● **Work to complete**:
[a] Check each statement against the excerpt on the saturation point and answer yes or no, quoting the exact words of the excerpt that settle it.
(i) The 600-token figure can be carried over to other model, engine, and GPU combinations.
(ii) Most query inferences sit far from the saturation point.
(iii) The profiling procedure should be repeated whenever any lever changes.
[b] Please reproduce word for word the passage of the saturation-point excerpt starting with "How to find" and going on through "any lever changes.".
[c] Answer these questions from the excerpt on the saturation point:
(i) What saturation point does it give for voyage-3 with vLLM on an A100?
(ii) Near what value does MFU plateau after the saturation point?
(iii) What is the shortest length in the sweep of synthetic super-sequences?

● **Excerpt**:

========================================

Practical consequence: saturation point must be re-profiled for each new (model, engine, GPU) triple. Voyage AI's 600-token number is illustrative, not transferable.
Relation to MFU and throughput¶
Voyage AI also profiles model FLOPs utilisation (MFU) and throughput vs token count. Both quantities scale approximately linearly with token count until the saturation point — and flatten (MFU plateaus near 1.0) or grow more slowly after. Most query inferences live deep in the memory-bound zone, "far away from the saturation point." Combining short requests via batching moves them up the linear ramp toward the saturation point, recovering MFU and throughput that sequential serving left on the table.
How to find it empirically¶
Voyage AI's implied procedure: sweep synthetic super-sequences of
lengths T ∈ {10, 50, 100, 200, 400, 600, 800, 1200, 1600, 2000},
measure end-to-end inference latency on the target model + engine
+ GPU, plot latency(T). The elbow where slope transitions from
~0 to its asymptotic linear slope is the saturation point. Repeat
whenever any lever changes.
Seen in¶
- 2025-12-18 Voyage AI / MongoDB — Token-count-based batching — canonical wiki instance; voyage-3 + vLLM + A100 saturation point ~600 tokens; headline result of aligning optimal batch size with the saturation point (sources/2025-12-18-mongodb-token-count-based-batching-faster-cheaper-embedding-inference).

========================================

● **Information shown**:

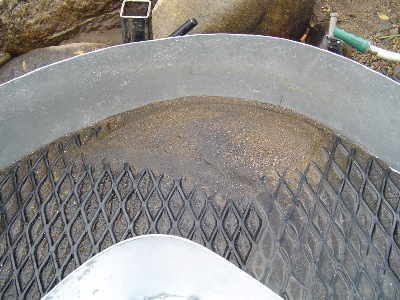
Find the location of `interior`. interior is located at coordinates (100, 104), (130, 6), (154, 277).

========================================

● **Solution list**:
[a]
(i) No: "Voyage AI's 600-token number is illustrative, not transferable."
(ii) Yes: "Most query inferences live deep in the memory-bound zone, "far away from the saturation point.""
(iii) Yes: "Repeat whenever any lever changes."

[b]
How to find it empirically¶
Voyage AI's implied procedure: sweep synthetic super-sequences of
lengths T ∈ {10, 50, 100, 200, 400, 600, 800, 1200, 1600, 2000},
measure end-to-end inference latency on the target model + engine
+ GPU, plot latency(T). The elbow where slope transitions from
~0 to its asymptotic linear slope is the saturation point. Repeat
whenever any lever changes.

[c]
(i) About 600 tokens
(ii) Near 1.0
(iii) 10